When Wagner started working with the Icelandic horses in 2012, the prevailing belief was that T cells — a type of white blood cell that targets the virus as it enters the bloodstream — would be the key to stopping the neurological form of the virus. However, after monitoring how the horses respond both to vaccination and to exposure to the virus, Wagner realized that it wasn’t T cells but a specific type of antibody called IGg4/7 in the lining of the nose that can completely protect the horse.
“It turned out that if these IGg4/7 antibodies are in the nose of the horse at the time of infection, they immediately deal with the virus at the local infection site and, thereby, prevent the virus from entering the lymphatic tissues and white blood cells so that neurologic signs could not happen,” Wagner said. “We now can use those antibody values to predict if the horse can be infected or not with the EHV-1 Risk Evaluation Assay.”
Another related test currently under development in Wagner's lab may help animal health officials manage EHV-1 outbreaks more effectively. The test detects biomarkers in the nose that indicate whether a horse exposed to the virus is protected and, thus, can be released early from quarantine, Cornell said.
Thanks to a new grant from the Zweig Memorial Fund, Wagner plans to investigate whether those horses can pass the virus to susceptible horses to make sure they don’t pose a risk to the greater population.
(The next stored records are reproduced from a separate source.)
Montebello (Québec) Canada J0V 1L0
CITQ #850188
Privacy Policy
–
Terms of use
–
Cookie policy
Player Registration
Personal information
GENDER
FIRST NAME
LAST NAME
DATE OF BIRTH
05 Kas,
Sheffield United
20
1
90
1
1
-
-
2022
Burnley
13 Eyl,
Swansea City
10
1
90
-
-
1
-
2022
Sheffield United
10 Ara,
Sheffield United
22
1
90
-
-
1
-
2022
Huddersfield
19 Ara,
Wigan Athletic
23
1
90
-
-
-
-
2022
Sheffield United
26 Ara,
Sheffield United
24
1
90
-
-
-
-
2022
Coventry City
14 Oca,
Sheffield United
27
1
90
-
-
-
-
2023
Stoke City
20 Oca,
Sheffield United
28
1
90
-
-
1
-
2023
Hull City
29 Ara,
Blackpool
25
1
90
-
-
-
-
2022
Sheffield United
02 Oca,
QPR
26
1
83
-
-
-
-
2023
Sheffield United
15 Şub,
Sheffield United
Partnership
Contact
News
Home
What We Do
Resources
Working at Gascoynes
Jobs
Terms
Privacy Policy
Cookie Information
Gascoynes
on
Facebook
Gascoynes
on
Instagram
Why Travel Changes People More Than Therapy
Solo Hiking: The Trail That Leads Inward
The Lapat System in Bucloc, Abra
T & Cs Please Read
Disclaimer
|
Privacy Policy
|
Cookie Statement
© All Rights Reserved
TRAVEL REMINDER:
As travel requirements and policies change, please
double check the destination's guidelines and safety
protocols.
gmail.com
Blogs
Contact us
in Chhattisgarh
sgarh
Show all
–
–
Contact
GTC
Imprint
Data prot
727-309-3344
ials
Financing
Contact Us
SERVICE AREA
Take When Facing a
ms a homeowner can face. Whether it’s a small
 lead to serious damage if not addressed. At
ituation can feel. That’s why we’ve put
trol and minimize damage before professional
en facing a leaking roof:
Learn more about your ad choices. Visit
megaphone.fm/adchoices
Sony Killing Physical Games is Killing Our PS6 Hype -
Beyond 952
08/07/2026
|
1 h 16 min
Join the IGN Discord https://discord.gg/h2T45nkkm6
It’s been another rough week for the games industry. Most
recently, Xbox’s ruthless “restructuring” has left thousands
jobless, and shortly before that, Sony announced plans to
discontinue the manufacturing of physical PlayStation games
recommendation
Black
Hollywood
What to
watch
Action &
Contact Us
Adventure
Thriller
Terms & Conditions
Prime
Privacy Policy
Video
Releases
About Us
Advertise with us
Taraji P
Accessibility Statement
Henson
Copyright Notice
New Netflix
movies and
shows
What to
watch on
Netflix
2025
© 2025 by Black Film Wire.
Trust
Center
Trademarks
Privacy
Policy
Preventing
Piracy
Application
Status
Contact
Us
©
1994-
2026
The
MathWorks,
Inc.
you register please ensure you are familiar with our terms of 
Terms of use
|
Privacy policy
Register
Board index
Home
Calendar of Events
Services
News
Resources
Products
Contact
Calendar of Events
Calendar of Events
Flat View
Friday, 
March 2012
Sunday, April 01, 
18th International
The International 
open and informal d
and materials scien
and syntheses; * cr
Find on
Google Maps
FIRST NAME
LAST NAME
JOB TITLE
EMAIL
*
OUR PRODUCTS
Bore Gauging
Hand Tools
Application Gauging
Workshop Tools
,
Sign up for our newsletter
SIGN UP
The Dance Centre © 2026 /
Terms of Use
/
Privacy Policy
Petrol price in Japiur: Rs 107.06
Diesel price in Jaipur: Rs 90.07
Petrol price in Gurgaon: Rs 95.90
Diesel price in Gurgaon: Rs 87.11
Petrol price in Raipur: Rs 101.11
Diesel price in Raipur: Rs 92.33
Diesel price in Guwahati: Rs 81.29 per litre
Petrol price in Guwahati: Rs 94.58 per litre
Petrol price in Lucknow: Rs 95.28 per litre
Additionally, Wagner has been testing different variations of the EHV-1 vaccine to see if they stimulate a better immune response in adult horses that would protect against the neurological form. She is also working on vaccines for foals, whose immune systems are less mature compared to adult horses.
“We’re going to find a vaccine at some point that helps against neurologic disease in horses,” Wagner said. “In the meantime, a test like this can help evaluate risk, especially for horses that travel a lot and are at risk of being infected.”